Take the lines in the listing below from the line with "Norddeutsche Mölkky Meisterschaft (open)" up to and including the line with "Kome je namenjen GoS" and set them down exactly, skipping pictures and adding nothing.

Segment Start: PROVIDED RECORDS

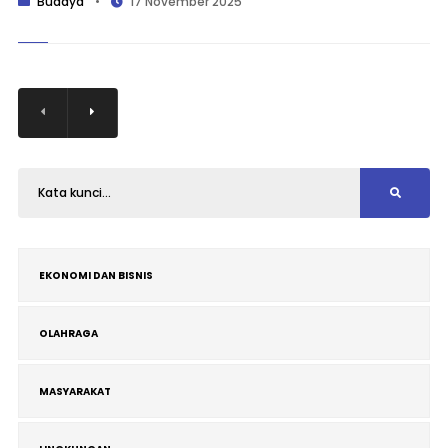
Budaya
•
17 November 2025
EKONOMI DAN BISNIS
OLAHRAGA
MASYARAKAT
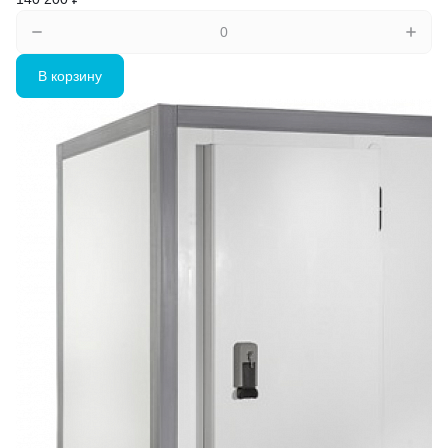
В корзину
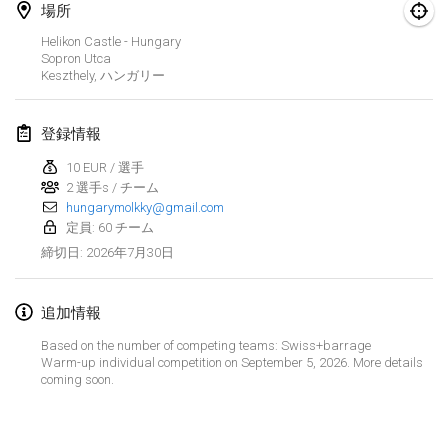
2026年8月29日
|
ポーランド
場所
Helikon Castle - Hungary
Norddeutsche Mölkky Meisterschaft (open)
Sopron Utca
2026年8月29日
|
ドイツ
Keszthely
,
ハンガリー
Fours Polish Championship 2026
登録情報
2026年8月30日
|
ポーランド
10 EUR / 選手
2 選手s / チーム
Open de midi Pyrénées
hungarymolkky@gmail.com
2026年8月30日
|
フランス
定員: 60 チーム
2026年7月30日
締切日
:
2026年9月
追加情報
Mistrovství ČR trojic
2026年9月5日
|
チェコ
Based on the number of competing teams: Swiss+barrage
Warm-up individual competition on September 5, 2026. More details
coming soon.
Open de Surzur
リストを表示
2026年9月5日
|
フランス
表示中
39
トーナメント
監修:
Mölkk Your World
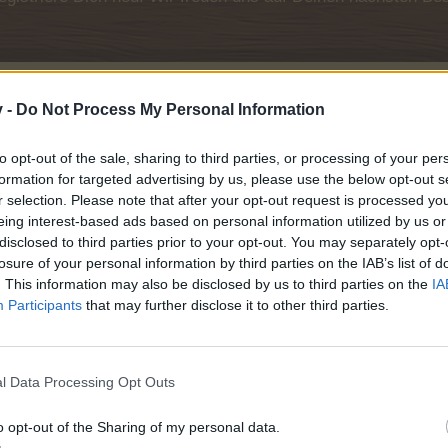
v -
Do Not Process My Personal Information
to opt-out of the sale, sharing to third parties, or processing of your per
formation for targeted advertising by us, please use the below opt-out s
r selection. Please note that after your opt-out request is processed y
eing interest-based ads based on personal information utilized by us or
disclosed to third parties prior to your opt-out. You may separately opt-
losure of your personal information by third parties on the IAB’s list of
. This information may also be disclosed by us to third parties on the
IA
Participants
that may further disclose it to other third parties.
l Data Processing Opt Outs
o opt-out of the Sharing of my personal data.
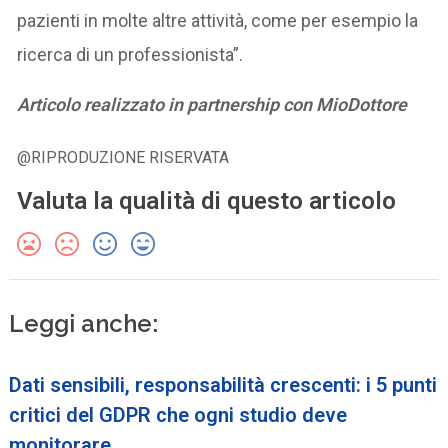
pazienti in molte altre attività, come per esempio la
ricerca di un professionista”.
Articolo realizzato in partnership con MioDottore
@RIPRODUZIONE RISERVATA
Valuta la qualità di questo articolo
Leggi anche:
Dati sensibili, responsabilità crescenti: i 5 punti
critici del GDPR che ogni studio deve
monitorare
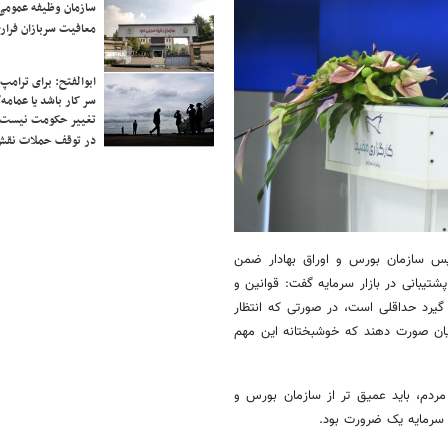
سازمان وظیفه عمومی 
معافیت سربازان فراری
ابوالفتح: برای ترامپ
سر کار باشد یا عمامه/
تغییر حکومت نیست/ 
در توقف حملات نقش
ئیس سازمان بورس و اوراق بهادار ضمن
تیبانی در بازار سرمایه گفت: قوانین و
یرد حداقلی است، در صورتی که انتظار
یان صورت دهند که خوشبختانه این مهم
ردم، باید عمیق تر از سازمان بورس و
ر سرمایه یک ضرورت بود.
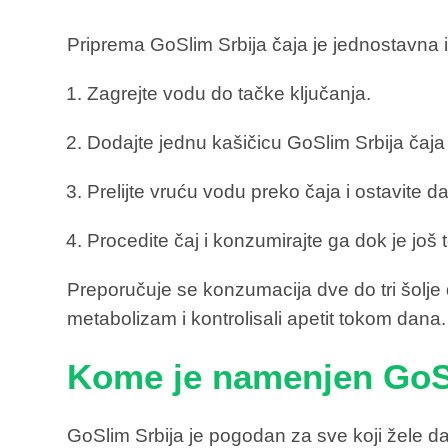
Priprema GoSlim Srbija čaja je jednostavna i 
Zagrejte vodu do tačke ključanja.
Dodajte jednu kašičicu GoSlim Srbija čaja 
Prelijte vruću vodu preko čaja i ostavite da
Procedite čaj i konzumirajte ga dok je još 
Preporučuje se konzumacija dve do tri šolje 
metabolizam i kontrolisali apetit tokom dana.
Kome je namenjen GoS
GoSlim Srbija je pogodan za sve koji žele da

Segment End: PROVIDED RECORDS

# [RESULT BELOW]
Norddeutsche Mölkky Meisterschaft (open)
Sopron Utca
2026年8月29日
|
ドイツ
Keszthely
,
ハンガリー
Fours Polish Championship 2026
登録情報
2026年8月30日
|
ポーランド
10 EUR / 選手
2 選手s / チーム
Open de midi Pyrénées
hungarymolkky@gmail.com
2026年8月30日
|
フランス
定員: 60 チーム
2026年7月30日
締切日
:
2026年9月
追加情報
Mistrovství ČR trojic
2026年9月5日
|
チェコ
Based on the number of competing teams: Swiss+barrage
Warm-up individual competition on September 5, 2026. More details
coming soon.
Open de Surzur
リストを表示
2026年9月5日
|
フランス
表示中
39
トーナメント
監修:
Mölkk Your World
v -
Do Not Process My Personal Information
to opt-out of the sale, sharing to third parties, or processing of your per
formation for targeted advertising by us, please use the below opt-out s
r selection. Please note that after your opt-out request is processed y
eing interest-based ads based on personal information utilized by us or
disclosed to third parties prior to your opt-out. You may separately opt-
losure of your personal information by third parties on the IAB’s list of
. This information may also be disclosed by us to third parties on the
IA
Participants
that may further disclose it to other third parties.
l Data Processing Opt Outs
o opt-out of the Sharing of my personal data.
pazienti in molte altre attività, come per esempio la
ricerca di un professionista”.
Articolo realizzato in partnership con MioDottore
@RIPRODUZIONE RISERVATA
Valuta la qualità di questo articolo
Leggi anche:
Dati sensibili, responsabilità crescenti: i 5 punti
critici del GDPR che ogni studio deve
monitorare
سازمان وظیفه عمومی 
معافیت سربازان فراری
ابوالفتح: برای ترامپ
سر کار باشد یا عمامه/
تغییر حکومت نیست/ 
در توقف حملات نقش
ئیس سازمان بورس و اوراق بهادار ضمن
تیبانی در بازار سرمایه گفت: قوانین و
یرد حداقلی است، در صورتی که انتظار
یان صورت دهند که خوشبختانه این مهم
ردم، باید عمیق تر از سازمان بورس و
ر سرمایه یک ضرورت بود.
Priprema GoSlim Srbija čaja je jednostavna i 
Zagrejte vodu do tačke ključanja.
Dodajte jednu kašičicu GoSlim Srbija čaja 
Prelijte vruću vodu preko čaja i ostavite da
Procedite čaj i konzumirajte ga dok je još 
Preporučuje se konzumacija dve do tri šolje 
metabolizam i kontrolisali apetit tokom dana.
Kome je namenjen GoS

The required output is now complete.